EXERCISE: Give every dollar amount that appears in the market risk section below.

TEXT SECTION:
Management has evaluated recent accounting pronouncements and determined none would have a material impact on the Company's financial statements.


Market risk represents the risk of loss that may impact the financial position, results of operations or cash flows due to adverse changes in financial and commodity market prices and rates.  We are exposed to market risk in the areas of changes in United States and foreign interest rates and changes in foreign currency exchange rates as measured against the United States dollar.  These exposures are directly related to our normal operating and funding activities.
 
Interest Rate Risk
 
At December 31, 2013, there was approximately $4.8 million outstanding on our line of credit with Wells Fargo.  We also had approximately $6.0 million of cash and cash equivalents at December 31, 2013, the majority of which was invested in liquid interest bearing accounts.  We had no interest rate hedge transactions in place on December 31, 2013.  We completed an interest rate risk sensitivity analysis based on the above and an assumed one-percentage point increase/decrease in interest rates.  If market rates increase/decrease by one percentage point, we would experience a decrease/increase in annual net interest expense of approximately $7 thousand based on our outstanding balances as of December 31, 2013.

SUPPLIED MATERIAL:
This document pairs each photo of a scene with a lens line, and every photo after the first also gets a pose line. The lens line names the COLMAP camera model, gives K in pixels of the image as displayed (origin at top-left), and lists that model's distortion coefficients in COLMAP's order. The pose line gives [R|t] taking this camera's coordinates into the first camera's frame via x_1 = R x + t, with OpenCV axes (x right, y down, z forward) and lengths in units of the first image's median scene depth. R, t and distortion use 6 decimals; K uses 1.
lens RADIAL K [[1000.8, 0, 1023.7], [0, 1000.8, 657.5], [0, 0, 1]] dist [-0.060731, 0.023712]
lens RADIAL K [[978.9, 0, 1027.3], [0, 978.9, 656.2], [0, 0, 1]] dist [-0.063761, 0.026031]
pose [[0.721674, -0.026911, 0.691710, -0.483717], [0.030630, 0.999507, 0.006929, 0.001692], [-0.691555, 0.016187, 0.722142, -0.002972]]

RESULT FOR THIS EXERCISE:
$4.8 million
$6.0 million
$7 thousand